Maszko legte absichtlich alle Schwierigkeiten dar, um dann mit größerer Wirkung auf einen möglichen Erfolg hinweisen zu können, daher sagte er: »Bei uns zu Lande sind die Leute geradezu auf Erbschaften erpicht, und sobald sich auch nur die leiseste Hoffnung auf eine solche zeigt, fliegen sie von allen Seiten herbei, wie die Sperlinge auf den Weizen. In derartigen Angelegenheiten kommt es hauptsächlich darauf an, wer sich zuerst meldet, bei wem man sich meldet, und schließlich durch wen man sich meldet. Bedenken Sie, daß ein thatkräftiger Mensch, der in solchen Fragen Bescheid weiß, aus nichts etwas machen kann, während ein Mensch ohne Energie und Geschäftskenntnisse schwerlich etwas erreichen wird, wenn er auch scheinbar eine große Thätigkeit entfalten mag.«

»Das weiß ich aus Erfahrung,« entgegnete Plawicki.

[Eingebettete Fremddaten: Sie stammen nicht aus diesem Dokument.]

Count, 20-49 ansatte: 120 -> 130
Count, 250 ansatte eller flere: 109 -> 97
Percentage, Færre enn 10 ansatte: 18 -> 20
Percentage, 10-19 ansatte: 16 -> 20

»Außerdem würden Sie ein Spielball in der Hand der Advokaten sein und grenzenlos ausgebeutet werden.«

»Gegebenen Falles würde ich auf Sie, als auf unsern Freund rechnen.«

»Und Sie täuschten sich nicht,« erklärte Maszko feierlich. »Sowohl für Sie, wie für Fräulein Marynia hege ich eine so innige Freundschaft, als ob Sie Familienangehörige von mir wären.«

»Im Namen der Verwaisten danke ich Ihnen,« erwiderte Herr Plawicki, so gerührt über die eigenen Worte, daß er kaum weiter zu sprechen vermochte.

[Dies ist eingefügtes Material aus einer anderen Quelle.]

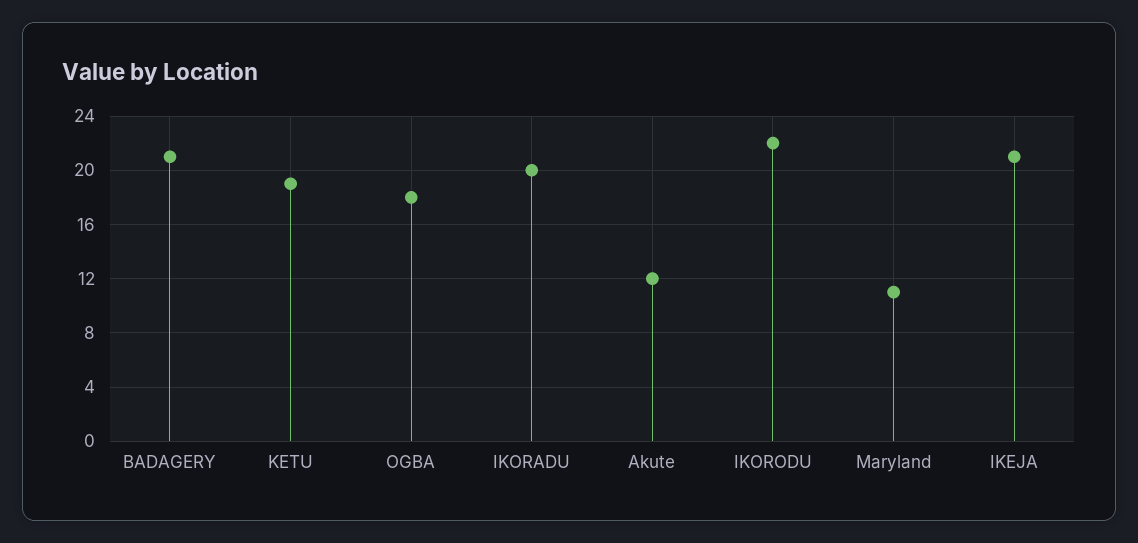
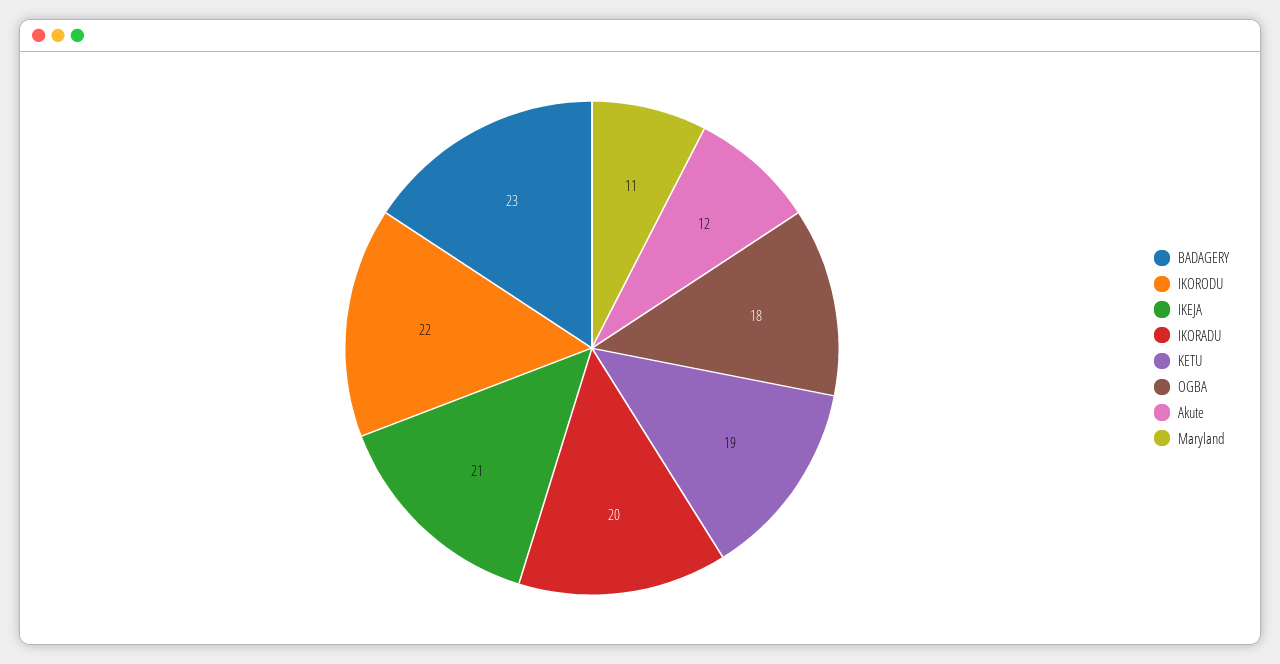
BADAGERY: 21 -> 23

Maszko nahm eine sehr feierliche Miene an und bemerkte: »Mit der größten Bereitwilligkeit vertrete ich Sie sowohl in diesem Falle, in dem jedoch möglicherweise gar nichts erreicht werden kann, wie in allen andern – sofern Sie mir nur das Recht dazu einräumen.«

Der junge Advokat ergriff die Hände Plawickis: »Verehrter Herr,« rief er, »Sie ahnen, wovon ich sprechen will, ich bitte Sie daher, mich geduldig anzuhören.«

Dann dämpfte er, obgleich niemand außer ihnen im Zimmer anwesend war, die Stimme und sprach mit großer Emphase über die Selbstbeherrschung und Mäßigung, deren sich jeder Mensch befleißen sollte, über die Notwendigkeit, niemals zu vergessen, wer man sei und was man darzubieten habe. Plawicki schloß von Zeit zu Zeit die Augen und sagte am Schlusse der Unterredung:

»Gehen Sie in den Salon. Ich schicke Marynia dorthin. Was sie Ihnen antworten wird, weiß ich nicht. Gottes Wille geschehe. Ich habe Sie von jeher geschätzt, und deshalb . . .«

Er öffnete die Arme und Maszko neigte sich gegen ihn, indem er nicht ohne Rührung, wenngleich mit großer Würde wiederholte: »Ich danke, ich danke.«

Nach einigen Minuten befand er sich im Salon.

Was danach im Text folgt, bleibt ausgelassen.